-- Dataset content --

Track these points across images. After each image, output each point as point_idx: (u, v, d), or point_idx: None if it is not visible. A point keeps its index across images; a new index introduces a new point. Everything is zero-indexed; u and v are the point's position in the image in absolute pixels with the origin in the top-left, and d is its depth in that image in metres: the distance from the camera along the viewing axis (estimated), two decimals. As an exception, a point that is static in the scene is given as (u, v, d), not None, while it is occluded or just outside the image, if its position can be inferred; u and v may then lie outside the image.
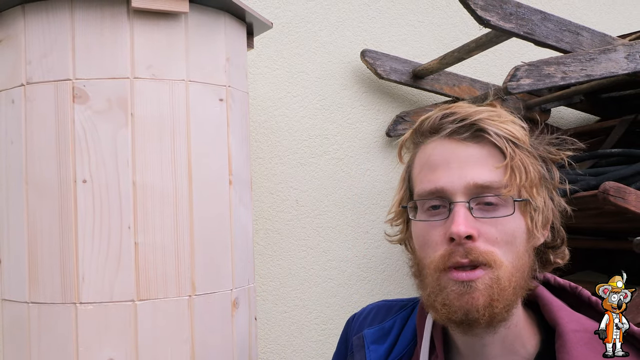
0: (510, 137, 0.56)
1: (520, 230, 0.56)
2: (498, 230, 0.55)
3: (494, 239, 0.55)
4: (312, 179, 1.40)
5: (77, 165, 0.83)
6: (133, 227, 0.83)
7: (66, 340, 0.82)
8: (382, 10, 1.49)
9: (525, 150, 0.57)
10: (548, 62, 1.14)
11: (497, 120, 0.57)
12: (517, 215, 0.56)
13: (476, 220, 0.55)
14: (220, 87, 0.92)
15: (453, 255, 0.55)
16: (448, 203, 0.56)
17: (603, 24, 1.76)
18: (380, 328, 0.68)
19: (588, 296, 0.62)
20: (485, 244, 0.55)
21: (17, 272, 0.87)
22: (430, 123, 0.59)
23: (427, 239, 0.57)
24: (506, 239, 0.55)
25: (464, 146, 0.56)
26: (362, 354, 0.67)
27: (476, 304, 0.54)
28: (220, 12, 0.92)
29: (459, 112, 0.58)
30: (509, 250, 0.55)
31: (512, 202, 0.55)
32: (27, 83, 0.86)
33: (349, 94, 1.45)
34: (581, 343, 0.56)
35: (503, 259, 0.55)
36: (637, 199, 1.03)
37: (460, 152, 0.56)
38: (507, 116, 0.59)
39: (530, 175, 0.56)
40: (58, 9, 0.84)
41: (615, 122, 1.45)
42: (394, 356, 0.65)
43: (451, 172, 0.56)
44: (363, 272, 1.44)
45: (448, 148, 0.57)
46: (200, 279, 0.87)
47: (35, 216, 0.85)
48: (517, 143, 0.56)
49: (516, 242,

-- Task description --
Word for word, restate the lines above from the line containing "21: (17, 272, 0.87)" through the line containing "41: (615, 122, 1.45)", with both included and nothing else.

-- Reply to the task --
21: (17, 272, 0.87)
22: (430, 123, 0.59)
23: (427, 239, 0.57)
24: (506, 239, 0.55)
25: (464, 146, 0.56)
26: (362, 354, 0.67)
27: (476, 304, 0.54)
28: (220, 12, 0.92)
29: (459, 112, 0.58)
30: (509, 250, 0.55)
31: (512, 202, 0.55)
32: (27, 83, 0.86)
33: (349, 94, 1.45)
34: (581, 343, 0.56)
35: (503, 259, 0.55)
36: (637, 199, 1.03)
37: (460, 152, 0.56)
38: (507, 116, 0.59)
39: (530, 175, 0.56)
40: (58, 9, 0.84)
41: (615, 122, 1.45)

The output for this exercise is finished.